- 一番大切なのは、「オーバースティ状態で入管に収容されていましたが、裁判において有罪の確定判決を受けたわけではなく、「罪人(受刑者)」ではありません」というところ。差別主義者共は、「罪人を閉じ込めて(送還して)何が悪い」と口を揃える。そんなことはないのである。
日本維新の会の梅村みずほ議員が、5月12日の参議院の本会議等で、以下のように発言しました。
「よかれと思った支援者の一言が、ウィシュマさんに『病気になれば仮釈放してもらえる』という淡い期待を抱かせ、医師から詐病の可能性を指摘される状況へつながったおそれも否定できない」
この発言は「大炎上」しましたが、梅村議員は16日には参議院法務委員会において「ハンガーストライキによる体調不良によって亡くなったのかもしれない」などとさらに激しい言葉を浴びせました。
翌17日、維新の音喜多政調会長は「問題提起として間違ったことをしたとは思っていない」として擁護。だが世論の批判が高まったことに危機感を覚えたのか、18日になるや突然手のひらを返し、「ウイシュマさんのご家族らには、不適切な発言で深くお詫び申し上げる」と謝罪しました。
名古屋入管の調査報告書の記録によると、ウィシュマさんの入管収容時の令和2年8月20日の身長は158cm、体重84.9kg。お亡くなりになったときは、69.9kg。もっとも体重が減少した2月23日は65.5kgでした。私が医師としての目で動画を見ても、やせてがりがりの骨と皮の状態ではありません。
あの動画・調査報告書のどこをどう見れば「ハンガーストライキによる体調不良によって亡くなった」と思えるのか。梅村議員は、動画や調査報告書をきちんと見てはいないのではないかとの疑念を持っています。

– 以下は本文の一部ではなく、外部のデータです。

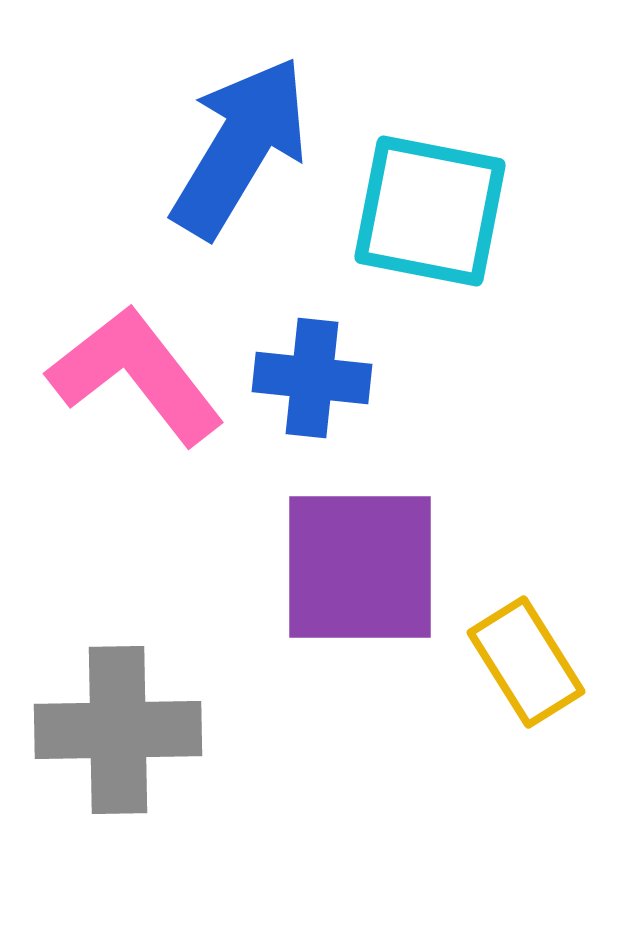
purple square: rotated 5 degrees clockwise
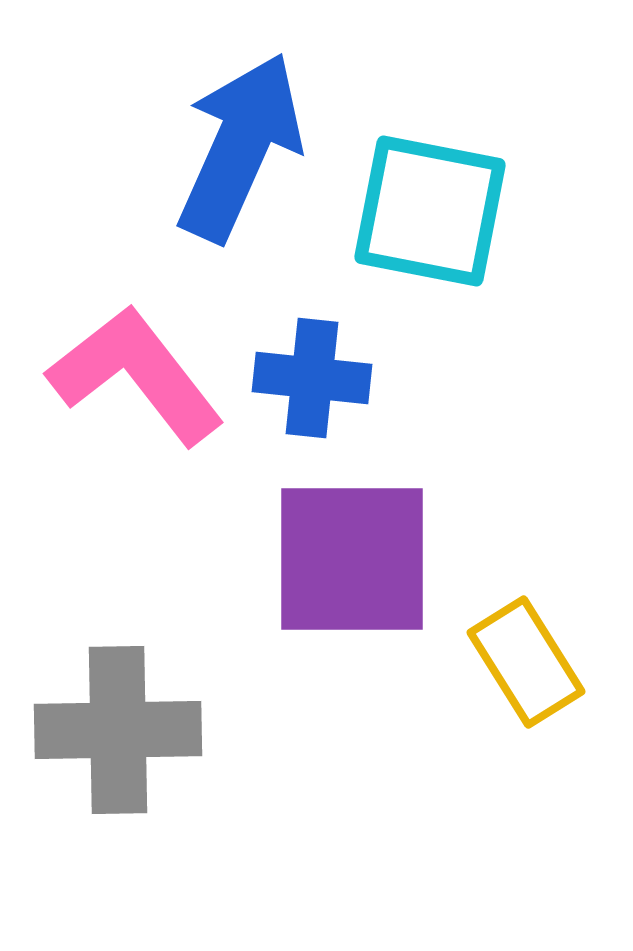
blue arrow: rotated 7 degrees counterclockwise
purple square: moved 8 px left, 8 px up
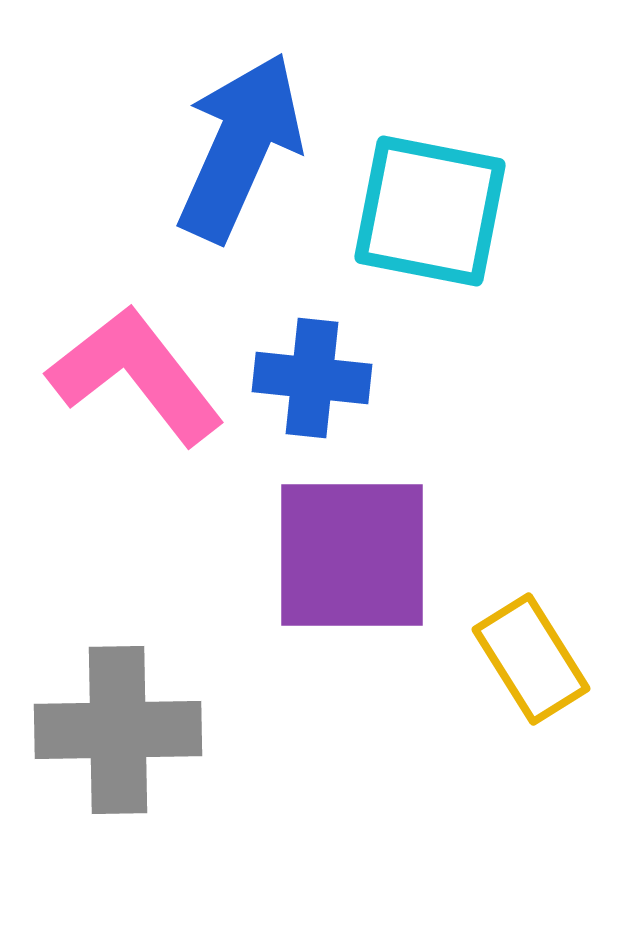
purple square: moved 4 px up
yellow rectangle: moved 5 px right, 3 px up
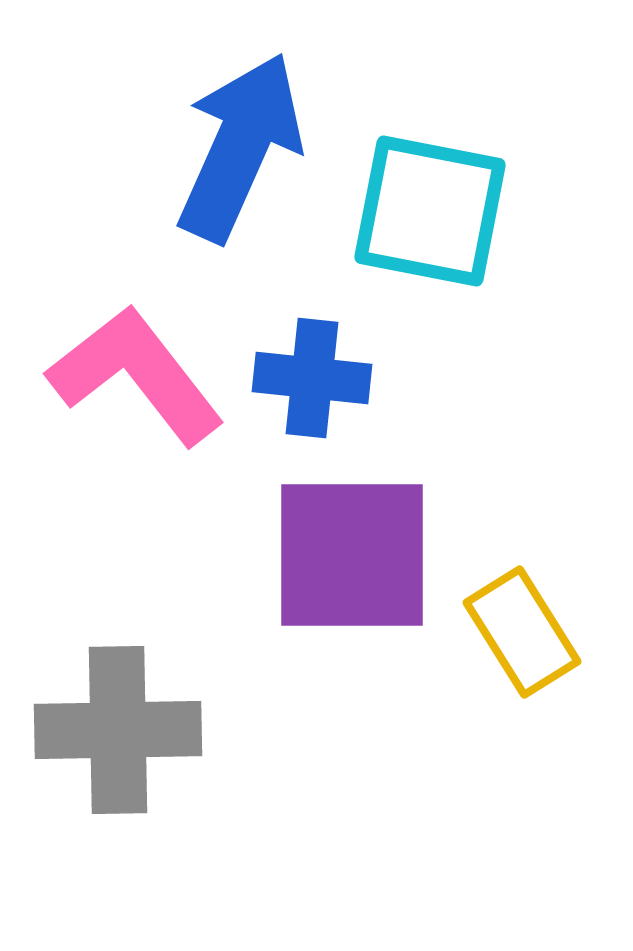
yellow rectangle: moved 9 px left, 27 px up
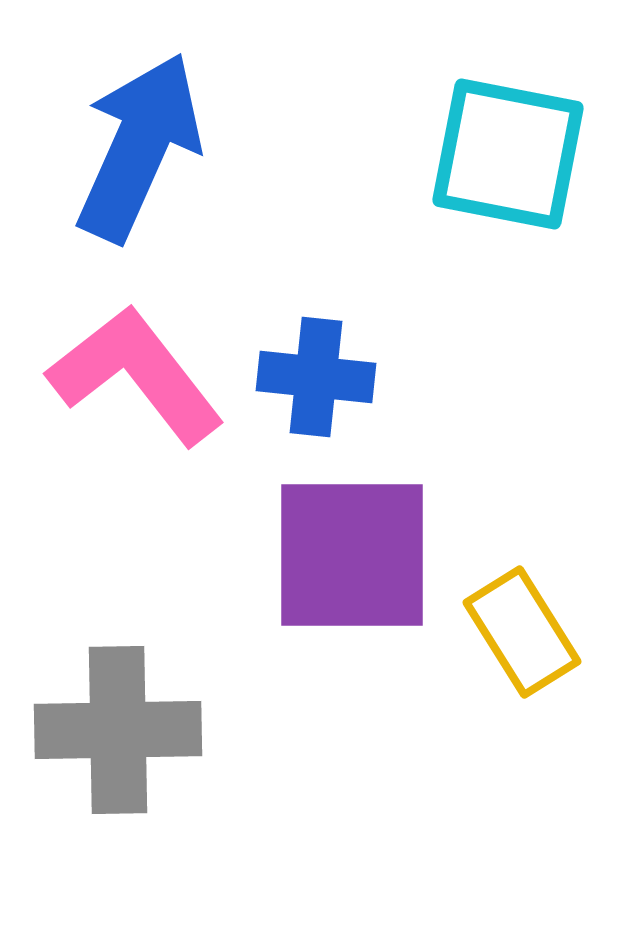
blue arrow: moved 101 px left
cyan square: moved 78 px right, 57 px up
blue cross: moved 4 px right, 1 px up
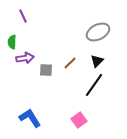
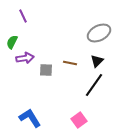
gray ellipse: moved 1 px right, 1 px down
green semicircle: rotated 24 degrees clockwise
brown line: rotated 56 degrees clockwise
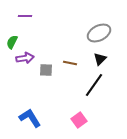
purple line: moved 2 px right; rotated 64 degrees counterclockwise
black triangle: moved 3 px right, 2 px up
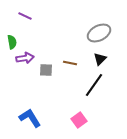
purple line: rotated 24 degrees clockwise
green semicircle: rotated 144 degrees clockwise
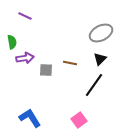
gray ellipse: moved 2 px right
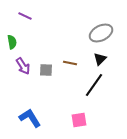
purple arrow: moved 2 px left, 8 px down; rotated 66 degrees clockwise
pink square: rotated 28 degrees clockwise
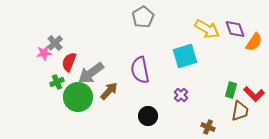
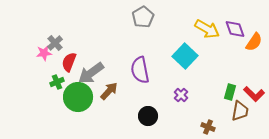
cyan square: rotated 30 degrees counterclockwise
green rectangle: moved 1 px left, 2 px down
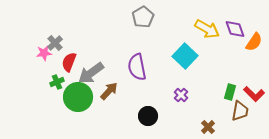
purple semicircle: moved 3 px left, 3 px up
brown cross: rotated 24 degrees clockwise
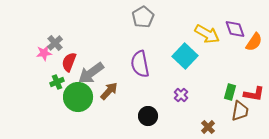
yellow arrow: moved 5 px down
purple semicircle: moved 3 px right, 3 px up
red L-shape: rotated 35 degrees counterclockwise
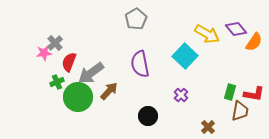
gray pentagon: moved 7 px left, 2 px down
purple diamond: moved 1 px right; rotated 20 degrees counterclockwise
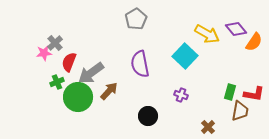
purple cross: rotated 24 degrees counterclockwise
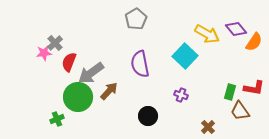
green cross: moved 37 px down
red L-shape: moved 6 px up
brown trapezoid: rotated 135 degrees clockwise
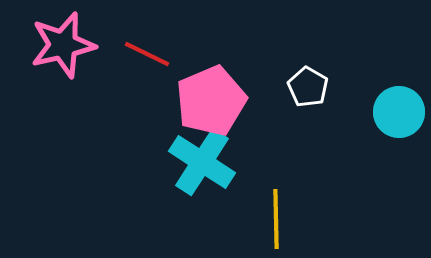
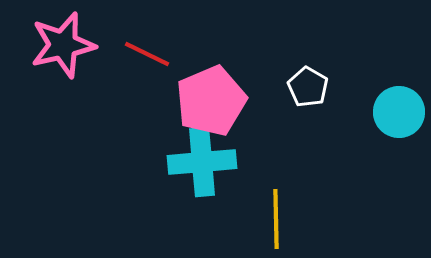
cyan cross: rotated 38 degrees counterclockwise
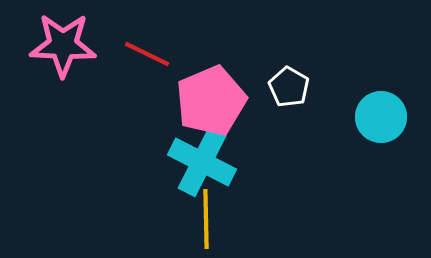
pink star: rotated 16 degrees clockwise
white pentagon: moved 19 px left
cyan circle: moved 18 px left, 5 px down
cyan cross: rotated 32 degrees clockwise
yellow line: moved 70 px left
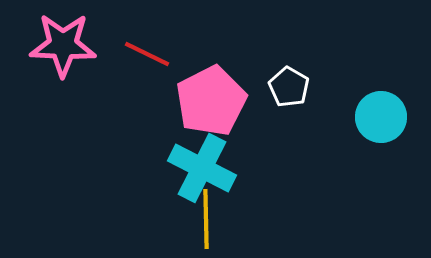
pink pentagon: rotated 4 degrees counterclockwise
cyan cross: moved 6 px down
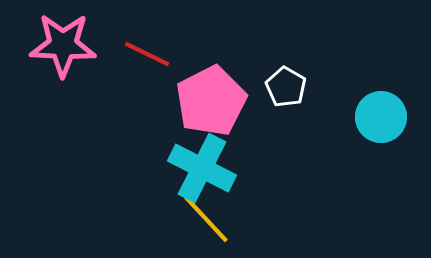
white pentagon: moved 3 px left
yellow line: rotated 42 degrees counterclockwise
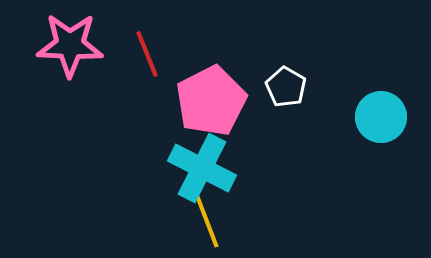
pink star: moved 7 px right
red line: rotated 42 degrees clockwise
yellow line: rotated 22 degrees clockwise
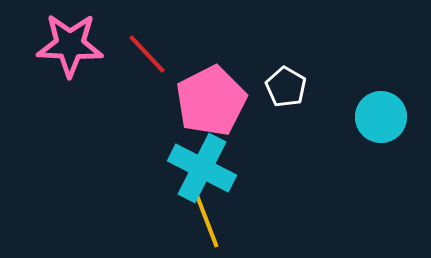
red line: rotated 21 degrees counterclockwise
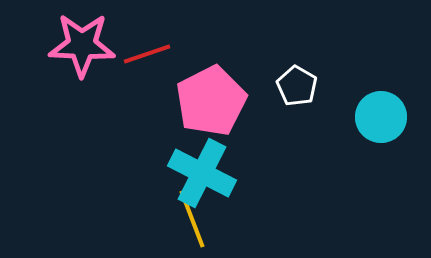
pink star: moved 12 px right
red line: rotated 66 degrees counterclockwise
white pentagon: moved 11 px right, 1 px up
cyan cross: moved 5 px down
yellow line: moved 14 px left
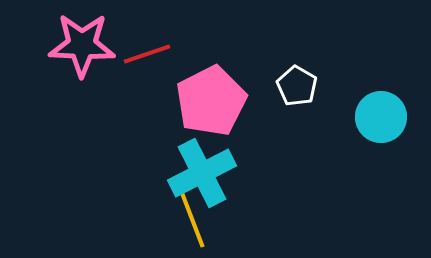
cyan cross: rotated 36 degrees clockwise
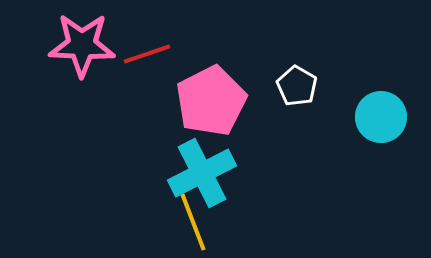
yellow line: moved 1 px right, 3 px down
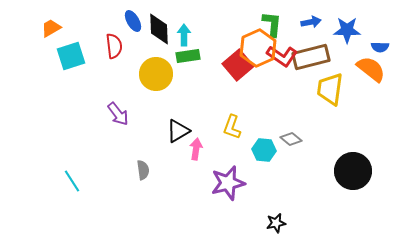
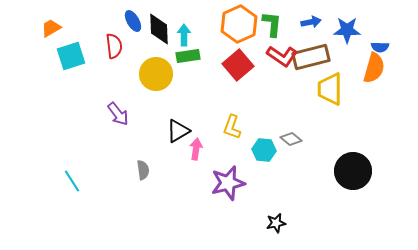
orange hexagon: moved 19 px left, 24 px up
orange semicircle: moved 3 px right, 1 px up; rotated 68 degrees clockwise
yellow trapezoid: rotated 8 degrees counterclockwise
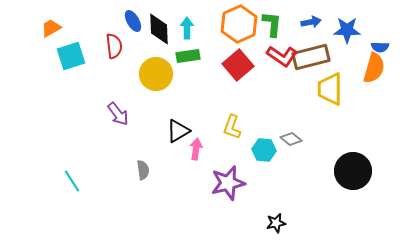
cyan arrow: moved 3 px right, 7 px up
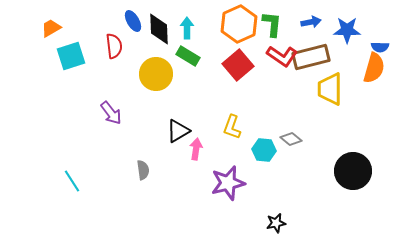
green rectangle: rotated 40 degrees clockwise
purple arrow: moved 7 px left, 1 px up
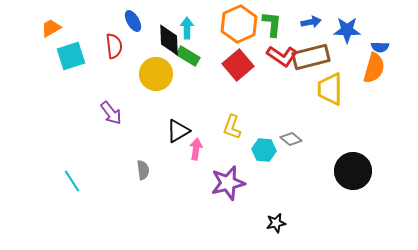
black diamond: moved 10 px right, 11 px down
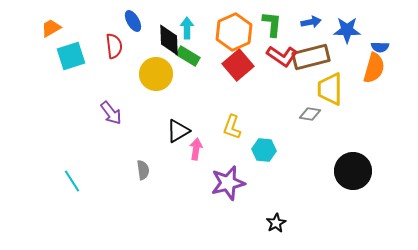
orange hexagon: moved 5 px left, 8 px down
gray diamond: moved 19 px right, 25 px up; rotated 30 degrees counterclockwise
black star: rotated 18 degrees counterclockwise
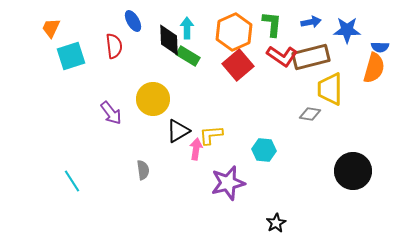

血圧、脈拍はほぼ毎日測定されているのですが、全体に脈拍が安定せず120以上の頻脈もままあります(調査報告書 別紙5)。脱水を含む循環機能の障害までもが疑われます。動画や調査報告書をきちんと読めば「詐病の可能性」などないことは明らかです。
ウィシュマさんはオーバースティ状態で入管に収容されていましたが、裁判において有罪の確定判決を受けたわけではなく、「罪人(受刑者)」ではありません。重罪を犯しているわけでもなく、入管施設は自由を奪う等の刑罰を与えるための刑務所ではありません。
出入国管理及び難民認定法第61条の7も《入国者収容所又は収容場(以下「入国者収容所等」という。)に収容されている者(以下「被収容者」という。)には、入国者収容所等の保安上支障がない範囲内においてできる限りの自由が与えられなければならない。》としています。
自由に人と会うことは重要な人権の一つであり、よほど具体的な逃亡の恐れがある状況でもないかぎり、入管施設で面会できる人を制限するのは、憲法31条他国内諸法令や、国連自由権規約他、日本が批准して遵守しなければならない諸条約に違反すると思われます。
要するに梅村議員のみならず、音喜多政調会長も、入管施設や収容者の法的位置づけ、人権保障の在り方について碌な知識もないまま、不当に人権を制限し、諸法令、諸条約に反する疑いの高い思い付きの提案を「問題ない」としていたと感じます。